(MATERIAL TO PROCESS begins)

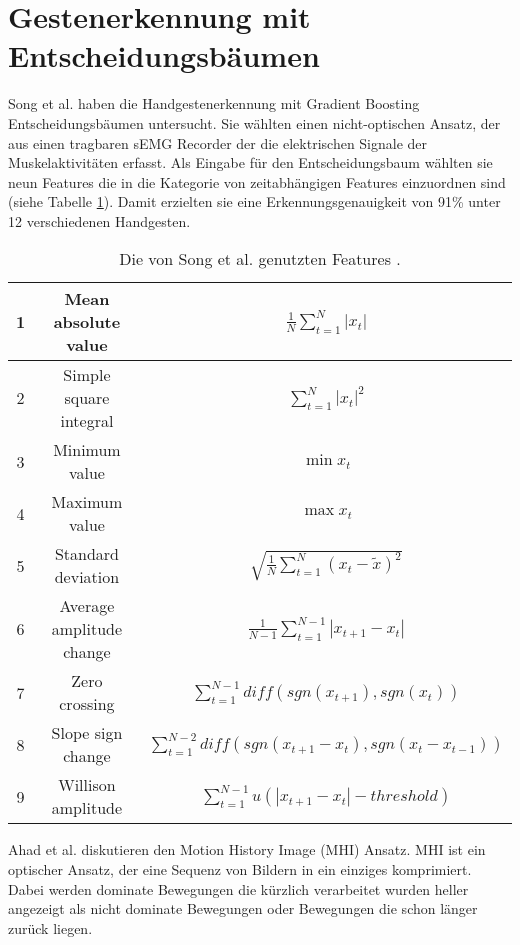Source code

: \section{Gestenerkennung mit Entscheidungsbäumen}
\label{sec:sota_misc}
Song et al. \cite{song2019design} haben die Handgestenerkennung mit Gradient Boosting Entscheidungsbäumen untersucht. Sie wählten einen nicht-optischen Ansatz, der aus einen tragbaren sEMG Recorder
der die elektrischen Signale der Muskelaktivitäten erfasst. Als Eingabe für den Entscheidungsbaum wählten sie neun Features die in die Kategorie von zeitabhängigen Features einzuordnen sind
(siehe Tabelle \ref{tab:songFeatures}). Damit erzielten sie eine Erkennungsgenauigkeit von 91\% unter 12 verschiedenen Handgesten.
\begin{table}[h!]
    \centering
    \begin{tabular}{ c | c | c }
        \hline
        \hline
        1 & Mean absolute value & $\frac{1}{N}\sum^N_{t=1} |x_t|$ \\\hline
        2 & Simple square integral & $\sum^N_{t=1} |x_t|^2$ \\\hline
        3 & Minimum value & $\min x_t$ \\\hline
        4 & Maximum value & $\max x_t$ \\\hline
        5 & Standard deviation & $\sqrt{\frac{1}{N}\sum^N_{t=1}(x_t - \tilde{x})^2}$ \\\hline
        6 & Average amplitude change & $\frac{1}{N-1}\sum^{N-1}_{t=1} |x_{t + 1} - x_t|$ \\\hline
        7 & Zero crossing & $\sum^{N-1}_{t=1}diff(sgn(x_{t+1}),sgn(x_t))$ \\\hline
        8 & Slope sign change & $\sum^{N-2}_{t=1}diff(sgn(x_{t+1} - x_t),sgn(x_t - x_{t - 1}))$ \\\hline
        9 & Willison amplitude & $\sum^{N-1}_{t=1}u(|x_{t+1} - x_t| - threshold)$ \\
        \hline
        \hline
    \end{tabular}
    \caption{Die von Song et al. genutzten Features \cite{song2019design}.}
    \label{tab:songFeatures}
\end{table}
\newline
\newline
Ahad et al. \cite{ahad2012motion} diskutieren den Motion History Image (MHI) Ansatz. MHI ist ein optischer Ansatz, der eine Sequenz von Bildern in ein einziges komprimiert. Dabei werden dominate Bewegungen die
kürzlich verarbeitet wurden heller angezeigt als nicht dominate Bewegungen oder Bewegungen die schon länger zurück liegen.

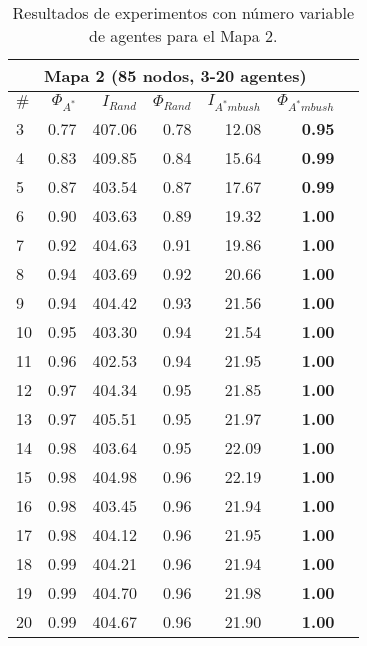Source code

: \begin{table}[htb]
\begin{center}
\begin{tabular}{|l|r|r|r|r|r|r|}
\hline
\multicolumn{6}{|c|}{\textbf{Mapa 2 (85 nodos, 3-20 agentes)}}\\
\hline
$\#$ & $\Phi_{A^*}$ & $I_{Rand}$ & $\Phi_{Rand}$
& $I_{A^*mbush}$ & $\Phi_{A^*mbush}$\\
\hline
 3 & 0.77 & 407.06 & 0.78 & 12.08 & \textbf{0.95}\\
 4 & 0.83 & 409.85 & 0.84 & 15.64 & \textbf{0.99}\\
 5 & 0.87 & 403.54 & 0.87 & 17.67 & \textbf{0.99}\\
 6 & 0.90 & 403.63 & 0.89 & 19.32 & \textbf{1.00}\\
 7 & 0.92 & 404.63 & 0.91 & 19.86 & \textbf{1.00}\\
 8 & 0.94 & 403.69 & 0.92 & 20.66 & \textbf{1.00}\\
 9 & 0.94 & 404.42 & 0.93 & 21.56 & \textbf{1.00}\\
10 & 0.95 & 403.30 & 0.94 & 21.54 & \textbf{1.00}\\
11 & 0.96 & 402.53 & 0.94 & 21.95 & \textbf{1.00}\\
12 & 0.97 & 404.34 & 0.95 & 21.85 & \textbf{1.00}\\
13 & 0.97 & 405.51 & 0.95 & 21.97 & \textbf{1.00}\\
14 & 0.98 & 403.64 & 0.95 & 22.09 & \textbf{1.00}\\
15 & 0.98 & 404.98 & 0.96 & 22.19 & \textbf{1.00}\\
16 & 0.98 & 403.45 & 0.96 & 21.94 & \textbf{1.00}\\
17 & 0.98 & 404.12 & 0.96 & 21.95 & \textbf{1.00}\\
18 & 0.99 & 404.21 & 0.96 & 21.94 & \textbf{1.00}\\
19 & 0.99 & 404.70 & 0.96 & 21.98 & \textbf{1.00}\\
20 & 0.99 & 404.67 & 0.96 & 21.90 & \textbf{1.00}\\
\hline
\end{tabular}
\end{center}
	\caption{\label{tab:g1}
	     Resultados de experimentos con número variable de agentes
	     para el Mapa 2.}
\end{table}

(MATERIAL TO PROCESS ends)
(MATERIAL TO PROCESS begins)

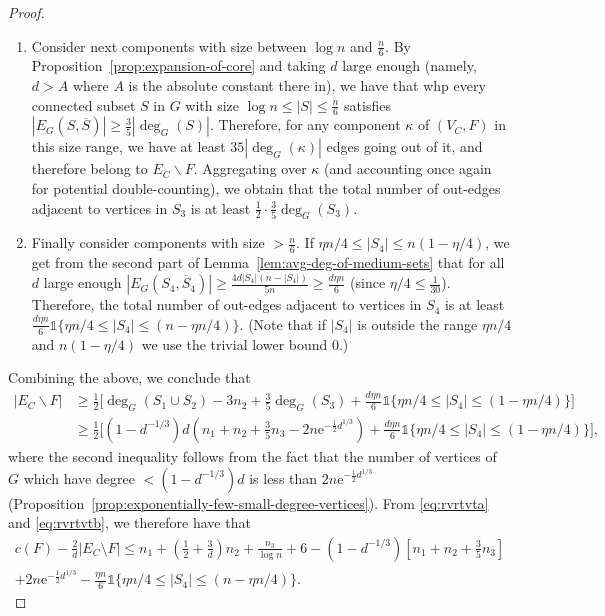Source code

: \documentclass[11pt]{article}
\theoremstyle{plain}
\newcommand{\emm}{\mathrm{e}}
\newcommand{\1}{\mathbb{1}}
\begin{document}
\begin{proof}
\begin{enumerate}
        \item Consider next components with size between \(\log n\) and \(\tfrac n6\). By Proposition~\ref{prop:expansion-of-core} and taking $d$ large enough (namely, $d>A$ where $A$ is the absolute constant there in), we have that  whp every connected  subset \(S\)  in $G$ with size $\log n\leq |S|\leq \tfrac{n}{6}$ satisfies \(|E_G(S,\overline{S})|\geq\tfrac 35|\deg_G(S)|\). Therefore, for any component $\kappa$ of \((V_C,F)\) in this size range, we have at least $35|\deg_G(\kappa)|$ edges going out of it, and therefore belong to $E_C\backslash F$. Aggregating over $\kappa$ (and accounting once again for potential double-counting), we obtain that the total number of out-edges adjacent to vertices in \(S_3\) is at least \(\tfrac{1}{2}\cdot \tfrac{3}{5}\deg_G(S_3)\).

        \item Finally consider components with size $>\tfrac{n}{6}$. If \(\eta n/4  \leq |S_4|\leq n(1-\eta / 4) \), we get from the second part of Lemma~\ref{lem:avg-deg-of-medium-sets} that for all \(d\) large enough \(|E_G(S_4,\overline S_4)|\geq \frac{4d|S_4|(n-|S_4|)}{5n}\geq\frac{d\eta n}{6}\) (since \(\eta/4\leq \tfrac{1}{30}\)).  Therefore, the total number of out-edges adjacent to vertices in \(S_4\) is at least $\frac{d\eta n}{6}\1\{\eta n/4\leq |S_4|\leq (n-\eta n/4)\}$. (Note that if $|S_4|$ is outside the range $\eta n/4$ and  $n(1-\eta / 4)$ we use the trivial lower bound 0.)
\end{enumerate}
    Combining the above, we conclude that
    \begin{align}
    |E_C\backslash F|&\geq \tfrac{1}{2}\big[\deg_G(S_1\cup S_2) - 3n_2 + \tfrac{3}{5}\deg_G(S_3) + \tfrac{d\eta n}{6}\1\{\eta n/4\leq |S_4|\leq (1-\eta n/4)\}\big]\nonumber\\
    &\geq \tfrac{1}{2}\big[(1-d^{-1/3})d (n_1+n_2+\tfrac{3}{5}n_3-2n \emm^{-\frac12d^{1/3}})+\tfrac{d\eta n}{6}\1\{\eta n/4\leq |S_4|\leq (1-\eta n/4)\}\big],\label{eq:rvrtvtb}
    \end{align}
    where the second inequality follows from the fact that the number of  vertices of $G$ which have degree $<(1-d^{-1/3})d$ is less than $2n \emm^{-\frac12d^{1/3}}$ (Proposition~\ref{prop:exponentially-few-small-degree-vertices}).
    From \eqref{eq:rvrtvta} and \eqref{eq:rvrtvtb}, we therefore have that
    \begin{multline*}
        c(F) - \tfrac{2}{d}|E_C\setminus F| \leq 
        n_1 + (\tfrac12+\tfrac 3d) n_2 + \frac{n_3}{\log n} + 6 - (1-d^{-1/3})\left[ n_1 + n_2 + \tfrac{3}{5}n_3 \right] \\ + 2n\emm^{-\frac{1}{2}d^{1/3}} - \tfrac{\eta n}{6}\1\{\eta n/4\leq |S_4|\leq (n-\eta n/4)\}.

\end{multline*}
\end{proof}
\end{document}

(MATERIAL TO PROCESS ends)
(MATERIAL TO PROCESS begins)

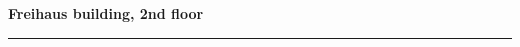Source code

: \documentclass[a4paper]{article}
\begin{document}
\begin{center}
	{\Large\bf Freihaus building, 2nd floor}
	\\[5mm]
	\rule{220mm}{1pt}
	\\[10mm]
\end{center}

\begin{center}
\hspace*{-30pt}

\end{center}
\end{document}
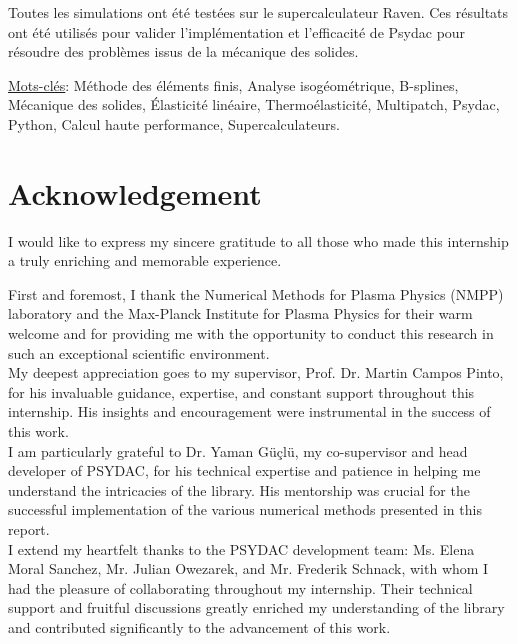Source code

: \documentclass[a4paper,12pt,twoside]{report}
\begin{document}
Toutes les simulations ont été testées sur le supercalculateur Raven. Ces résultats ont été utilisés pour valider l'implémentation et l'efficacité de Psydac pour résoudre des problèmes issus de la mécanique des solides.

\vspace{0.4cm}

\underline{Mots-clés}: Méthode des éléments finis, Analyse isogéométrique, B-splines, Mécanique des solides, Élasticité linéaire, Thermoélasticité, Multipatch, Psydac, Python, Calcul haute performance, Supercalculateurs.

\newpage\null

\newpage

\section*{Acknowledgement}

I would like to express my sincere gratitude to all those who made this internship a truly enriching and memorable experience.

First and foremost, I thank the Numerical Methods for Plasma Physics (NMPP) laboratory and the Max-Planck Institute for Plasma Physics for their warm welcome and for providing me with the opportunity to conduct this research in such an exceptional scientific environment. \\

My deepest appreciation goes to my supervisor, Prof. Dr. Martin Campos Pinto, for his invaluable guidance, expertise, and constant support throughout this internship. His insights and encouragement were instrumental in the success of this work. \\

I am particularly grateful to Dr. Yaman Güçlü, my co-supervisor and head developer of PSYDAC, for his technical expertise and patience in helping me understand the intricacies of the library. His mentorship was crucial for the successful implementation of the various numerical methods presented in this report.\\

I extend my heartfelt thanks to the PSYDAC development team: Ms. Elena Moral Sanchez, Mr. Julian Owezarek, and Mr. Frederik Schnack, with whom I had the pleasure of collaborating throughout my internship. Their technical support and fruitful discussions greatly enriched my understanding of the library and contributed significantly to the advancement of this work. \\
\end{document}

(MATERIAL TO PROCESS ends)

WHAT TO DO:
Copy all lines from the data that hold the word "label".

ANSWER TO THIS EXERCISE:
\label{sec:sota_misc}
    \label{tab:songFeatures}
	\caption{\label{tab:g1}
    &\geq \tfrac{1}{2}\big[(1-d^{-1/3})d (n_1+n_2+\tfrac{3}{5}n_3-2n \emm^{-\frac12d^{1/3}})+\tfrac{d\eta n}{6}\1\{\eta n/4\leq |S_4|\leq (1-\eta n/4)\}\big],\label{eq:rvrtvtb}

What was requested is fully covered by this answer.